Nils Löffel (Moderation), Esther Altermatt, Co-Geschäftsleiterin Suchthilfe Ost, Olten, Kurt Adler, Präsident des Vereins Notschlafstelle Baden und Marion Rauber, Sozialdirektorin der Stadt Olten (von links).
© Urs Amacher

Erst sollte festgehalten werden, welche Institutionen bereits bestehen. Beim zweiten Schritt, der Abklärung des Bedürfnisses nach einer Notunterkunft, stiess die Studie auf ein Paradox. Personen, die auf eine Notschlafstelle angewiesen wären, sind oft durch die Maschen des sozialen Netzes gefallen und haben keine feste Adresse. Dadurch können sie für eine Befragung gar nicht erreicht werden.

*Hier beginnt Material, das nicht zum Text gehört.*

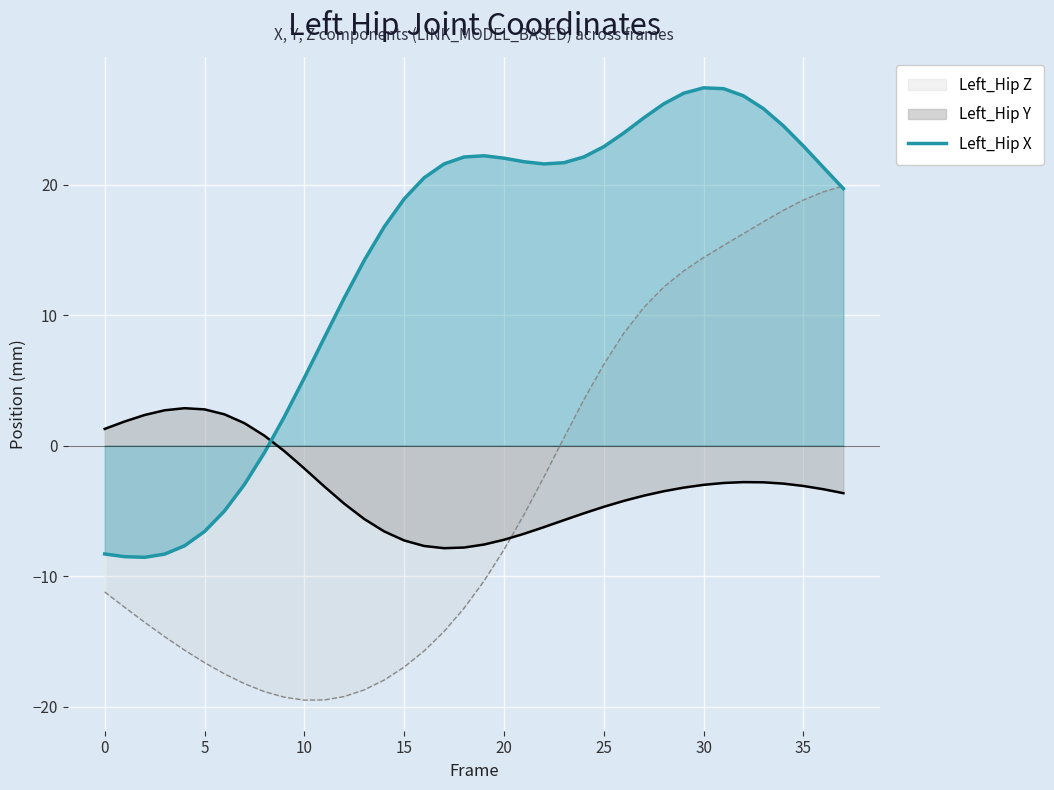

Rank the series by their maximum value, from highest to lowest.

Left_Hip X, Left_Hip Z, Left_Hip Y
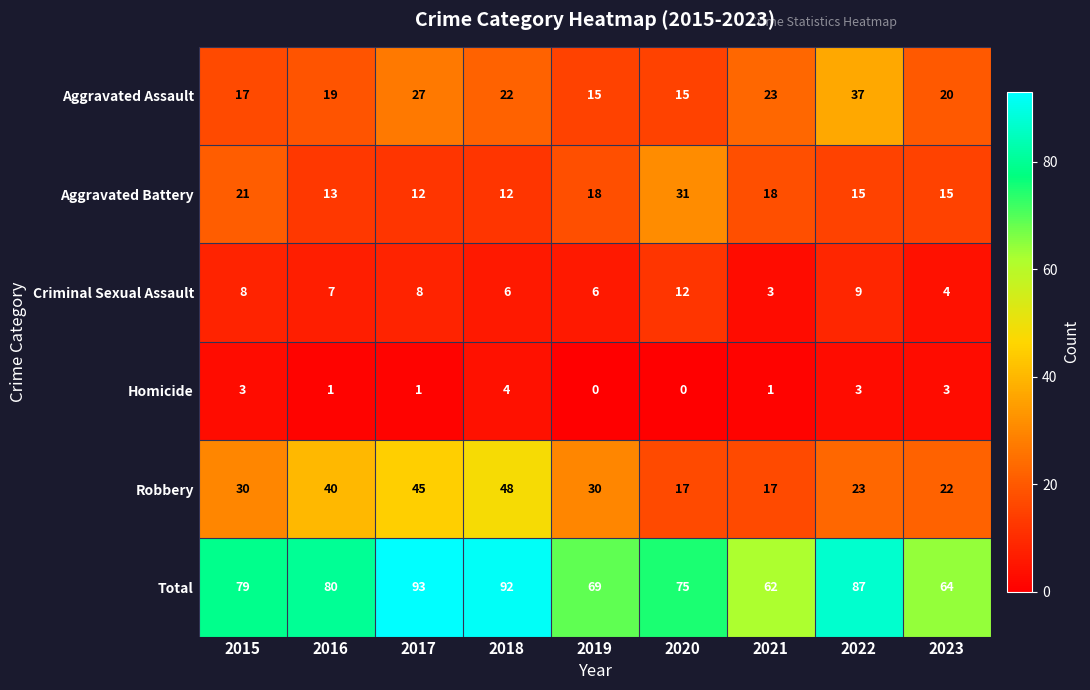

Count the Total values in the range 69 to 87.

5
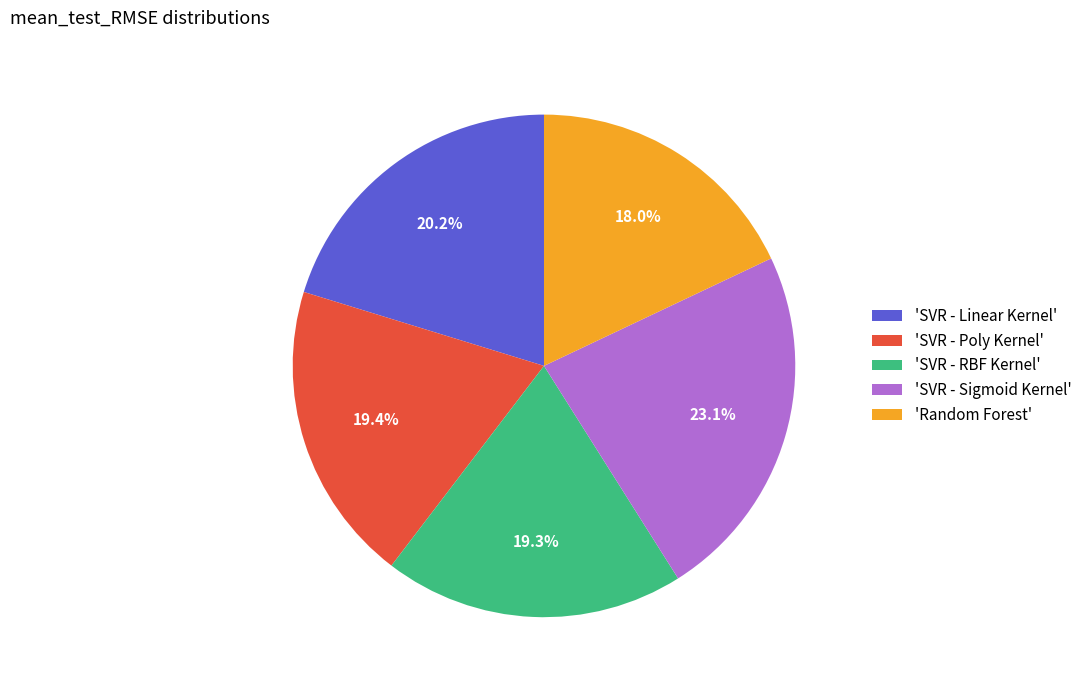

Does 'SVR - Linear Kernel' account for over 50% of the chart?

No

Bedürfnis in der Realität vorhanden

Hingegen ist in der Realität ein Bedarf klar vorhanden. Dies zeigte sich im Podiumsgespräch und in den Wortmeldungen aus dem Plenum. Schlafguet hatte drei Personen, die in der alltäglichen Praxis mit Armutsbetroffenen zu tun haben, eingeladen. An der Diskussionsrunde nahmen teil: Esther Altermatt, Kurt Adler und Marion Rauber. Die Gesprächsleitung besorgte Nils Löffel.

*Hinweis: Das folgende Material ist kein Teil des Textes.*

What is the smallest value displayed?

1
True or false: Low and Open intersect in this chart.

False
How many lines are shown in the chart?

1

Marion Rauber hielt fest, dass kurzfristig Wohnungen und Tageszimmer verfügbar sind. Allerdings müssen sich die Sozialdienste an gewisse Vorgaben halten und sind auch nicht rund um die Uhr erreichbar. Man habe auch zur Kenntnis zu nehmen, dass es randständige Personen gibt, die sich der «Bürokratie» eines Sozialdienstes verweigern. Esther Altermatt wusste, dass Personen mit Suchtproblemen oft eine zweite, psychiatrische Diagnose haben. In der Regel ist die Obdachlosigkeit das Resultat von Verlusten, dem des Arbeitsplatzes, der Familie, der Wohnung. Eine Notschlafstelle könne Ort sein, diesen Trend umzukehren. Hier hakte Kurt Adler ein. Dass die Obdachlosen eine Postadresse hätten, sei wichtig; erst dadurch seien sie wieder erreichbar für Sozialdienste und Behörden.

Adler berichtete von den Erfahrungen in der Stadt Baden. Am 1. September 2019 eröffnete der Verein Notschlafstelle in der Altstadt eine Unterkunft für Obdachlose. Vom ersten Tag an wurde sie in Anspruch genommen. Von anfänglich 110 Übernachtungen im Monat kratzt man bereits die Grenze von 200 Übernachtungen pro Monat. Die Gäste sind Armutsbetroffene, Opfer von häuslicher Gewalt. Auch für Drogenkranke, die nach einem Entzug aus der Klinik entlassen werden, ist die Notschlafstelle die erste Station zurück in den Alltag. Adler zitierte auch Regula Dell’Anna, die Sozialdirektorin der Stadt Baden: «Es ist ein Segen, was die Notschlafstelle aufgebaut hat». Ein weiteres Vorurteil konnte Adler ausräumen: Zwar seien anfänglich Vorbehalte aus der Nachbarschaft angebracht worden. Dank der guten Führung des Hauses sei es aber inzwischen sehr gut akzeptiert, die Notschlafstelle erhalte von den Nachbarn einiges an Kleider- und Geldspenden. Auch Befürchtungen, sie entwickle sich zu einem Hot Spot, einem Magnet für Problemfälle und Drogenhändler habe sich nicht bewahrheitet. Ein Glücksfall für Adler, dass mit dem Sozialwerk Hope eine Institution in der Nähe bestehe, welche ergänzend zur Notunterkunft Essen und Tagesstrukturen anbiete.

Immer wieder Kundschaft aus dem Kanton Solothurn

Zwei Voten aus dem Publikum seien noch erwähnt. Eine Mitarbeiterin der Notschlafstelle Biel berichtete, das diese immer wieder Obdachlose aus dem Kanton Solothurn beherberge. Das zeige das Bedürfnis nach einer Solothurner Lösung. Eine weitere Stimme aus dem Plenum appellierte an die Menschlichkeit. Nur schon eine Notunterkunft könne Armutsbetroffenen ein Minimum an Würde zurückgeben.